Causes of primary and secondary amenorrhea
Amenorrhea is the medical term for the absence of menstrual periods, either over a permanent or temporary basis. Amenorrhea can be labeled as primary or secondary. In primary amenorrhea, menstrual periods have never begun (by age 16), whereas secondary amenorrhea is defined as the absence of menstrual durations for three consecutive cycles or possibly a time period in excess of six months in a girl who was previously menstruating.
The causes of amenorrhea?
The normal menstrual period occurs because of changing degrees of hormones made and secreted with the ovaries. The ovaries reply to hormonal signals from this pituitary gland located for the brain’s base, which, therefore, is controlled by hormones stated in the hypothalamus of the brain. Disorders that affect any part of this regulatory cycle can cause amenorrhea. However, a common source of amenorrhea in young girls sometimes overlooked or misunderstood with the individual and others can be an undiagnosed pregnancy.
Amenorrhea in pregnancy can be a normal physiological function. Often, the same underlying problem can cause or contribute to often primary or secondary amenorrhea. As an example, hypothalamic problems, anorexia or extreme exercise can play an important role in causing amenorrhea based on the person’s age and if she has experienced menarche.
Causes of Primary amenorrhea
Almost all girls begin menstruating between ages 9 and 16, with an average of around 12 years. Primary amenorrhea typically occurs when a girl is older than 15, f she has gone through other normal changes that occur during puberty. Primary amenorrhea may occur with or without other signs of puberty.

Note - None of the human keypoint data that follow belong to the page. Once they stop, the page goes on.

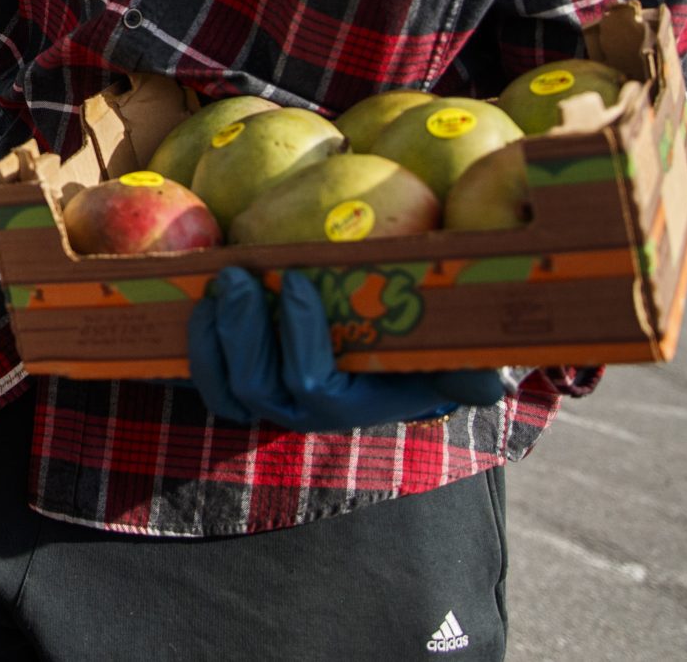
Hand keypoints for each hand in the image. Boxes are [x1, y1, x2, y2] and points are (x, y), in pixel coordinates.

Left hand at [188, 269, 510, 430]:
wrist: (393, 353)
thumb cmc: (425, 347)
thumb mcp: (459, 356)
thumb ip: (473, 371)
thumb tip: (489, 383)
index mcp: (355, 403)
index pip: (315, 386)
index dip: (299, 337)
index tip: (296, 280)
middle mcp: (307, 411)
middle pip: (258, 387)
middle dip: (243, 330)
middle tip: (238, 276)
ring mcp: (272, 398)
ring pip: (225, 386)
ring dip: (213, 335)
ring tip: (219, 283)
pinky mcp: (243, 378)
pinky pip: (208, 375)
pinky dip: (198, 341)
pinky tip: (200, 297)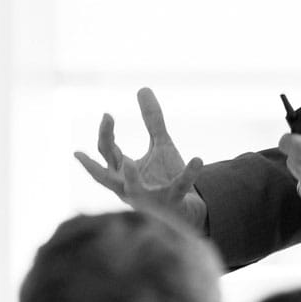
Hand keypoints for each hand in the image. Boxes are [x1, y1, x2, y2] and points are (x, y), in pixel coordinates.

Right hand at [74, 88, 206, 228]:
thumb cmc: (164, 179)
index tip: (108, 114)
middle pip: (106, 172)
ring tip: (132, 161)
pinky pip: (179, 186)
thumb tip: (142, 88)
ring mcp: (148, 197)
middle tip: (105, 122)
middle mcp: (128, 188)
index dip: (106, 133)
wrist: (185, 213)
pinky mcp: (172, 202)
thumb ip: (152, 120)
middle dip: (103, 148)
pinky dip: (188, 173)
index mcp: (123, 173)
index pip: (107, 151)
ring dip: (131, 177)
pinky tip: (198, 159)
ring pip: (134, 190)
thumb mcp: (160, 145)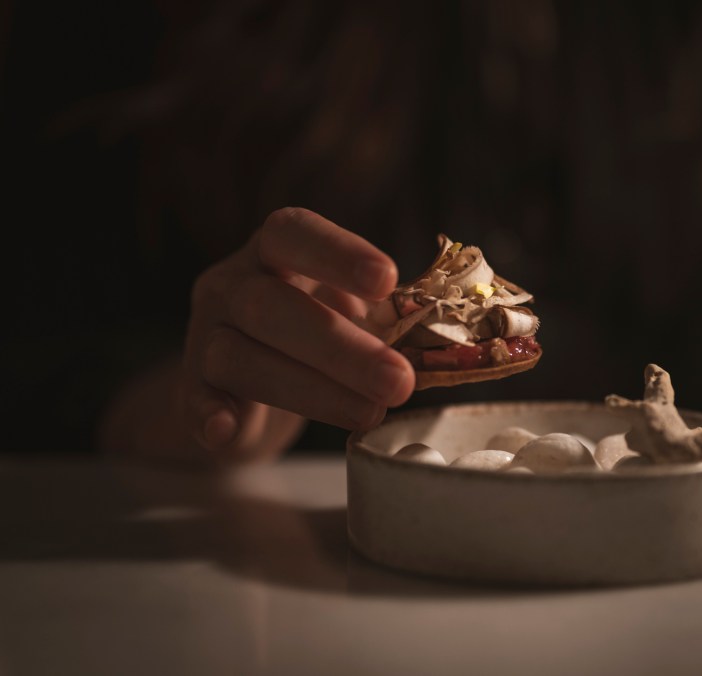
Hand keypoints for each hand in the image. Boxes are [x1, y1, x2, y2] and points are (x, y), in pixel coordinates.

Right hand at [178, 207, 412, 462]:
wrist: (248, 374)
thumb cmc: (316, 329)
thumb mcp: (349, 311)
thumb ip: (381, 319)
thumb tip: (439, 344)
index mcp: (275, 250)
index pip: (295, 233)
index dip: (339, 253)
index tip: (388, 280)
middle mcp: (231, 284)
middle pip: (269, 305)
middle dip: (339, 347)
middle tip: (398, 382)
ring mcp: (205, 334)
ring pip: (238, 355)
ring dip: (308, 389)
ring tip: (369, 414)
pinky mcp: (191, 386)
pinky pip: (192, 398)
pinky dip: (208, 414)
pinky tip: (229, 430)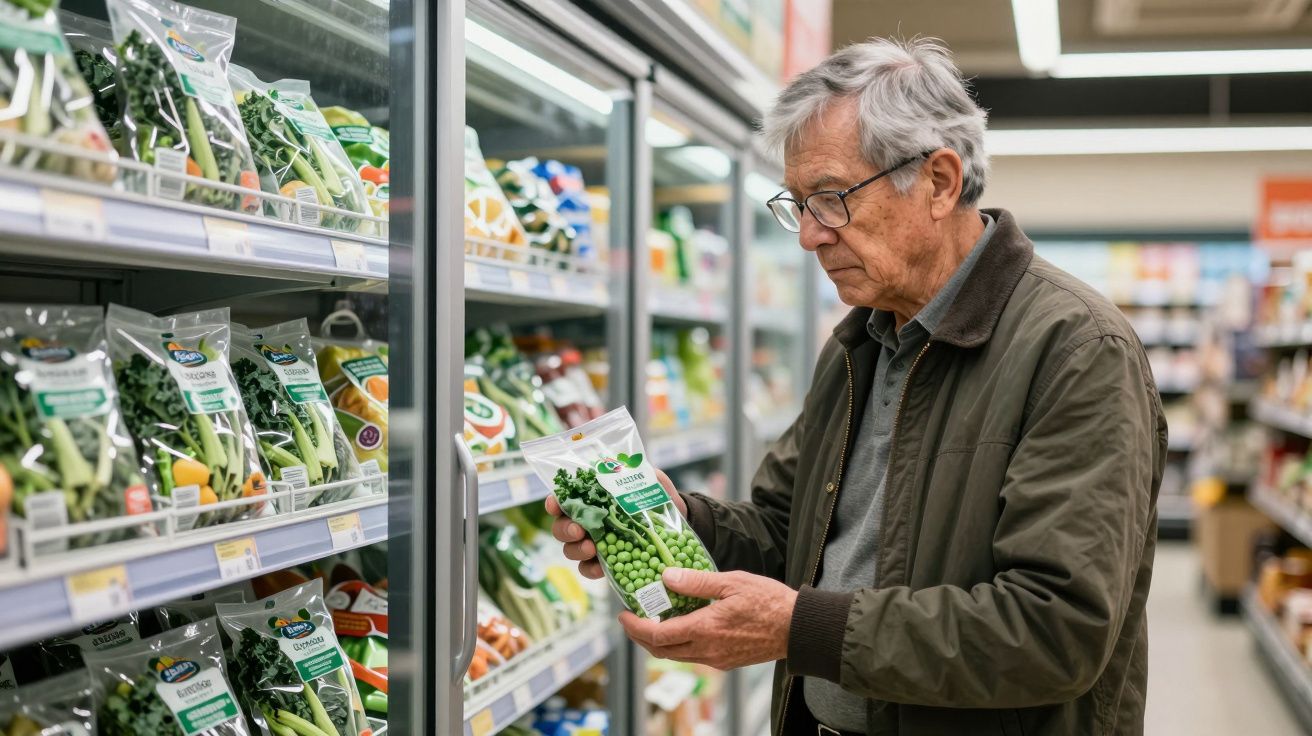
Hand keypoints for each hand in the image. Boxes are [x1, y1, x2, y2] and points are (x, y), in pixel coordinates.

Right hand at [547, 468, 685, 579]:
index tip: (555, 504)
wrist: (674, 525)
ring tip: (591, 548)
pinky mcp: (605, 563)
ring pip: (570, 549)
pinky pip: (588, 569)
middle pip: (561, 527)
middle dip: (565, 529)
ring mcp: (593, 544)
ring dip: (576, 549)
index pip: (563, 499)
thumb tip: (630, 466)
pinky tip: (599, 567)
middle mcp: (586, 521)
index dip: (554, 502)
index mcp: (591, 499)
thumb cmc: (654, 499)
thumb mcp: (650, 481)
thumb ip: (639, 472)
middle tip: (579, 529)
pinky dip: (590, 569)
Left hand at [619, 568, 797, 669]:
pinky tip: (682, 626)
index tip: (623, 615)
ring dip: (660, 642)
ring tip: (653, 621)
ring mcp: (716, 659)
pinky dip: (680, 644)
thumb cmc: (769, 602)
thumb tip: (666, 576)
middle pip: (661, 651)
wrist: (798, 629)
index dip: (635, 627)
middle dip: (641, 637)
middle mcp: (706, 650)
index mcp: (704, 629)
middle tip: (631, 620)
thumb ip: (697, 581)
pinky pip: (694, 656)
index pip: (657, 635)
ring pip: (677, 656)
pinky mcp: (726, 661)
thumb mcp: (731, 582)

Being born with the wrong way formed genital or pelvic organs can result in primary amenorrhea. Some of such defects include:
- Blockages or narrowing on the cervix
- Imperforate hymen
- Missing out on uterus or vagina
- Genital septum
Hormones play a big role in a woman’s menstrual cycle. Hormone problems can happen when:
Changes occur on the parts of the mental faculties where hormones that help manage the menstrual cycle are produced
The ovaries aren’t working correctly
Either of such problems may be because of:
- Chronic or long-term health problems, such as cystic fibrosis or coronary disease
- Genetic defects or disorders
- Infections that occur inside the womb or after beginning
- Other birth defects
- Poor nutrition
In a lot of cases, the cause of primary amenorrhea just isn’t known.
Causes of Secondary amenorrhea
Secondaryamenorrhea refers to menstruation that has occurred one or more times but has stopped, typically for few months or longer. This differs from primary amenorrhea, a condition when a woman does not have got her first period by the age of 16.
You must miss at the least three to six menstrual periods without pregnancy to become diagnosed with secondary amenorrhea.
A number of factors can contribute to the condition, including:
- birth manage use
- certain medications
Pregnancy is the greatest reason women miss intervals. However, pregnancy, breastfeeding, and menopause don’t cause this condition.
Amenorrhea just isn’t harmful to your health. It can be treated effectively in most cases. However, you must address the underlying conditions that cause amenorrhea to make certain your overall health.
Body weight can be the cause in regular menstruation at the same time. Women who are very overweight or that have less than 15 percent excess fat may stop getting intervals. This is especially accurate for athletes who coach extensively or excessively. Good National Institutes of Wellbeing (NIH), losing weight quickly through an extreme diet could also cause secondary amenorrhea (NIH, 2012).
Emotional stress is a non-physical cause of legitimate amenorrhea. Your body may answer extreme stress by quickly derailing your normal menstrual cycle. Your periods will almost certainly resume once you process your tension and anxiousness.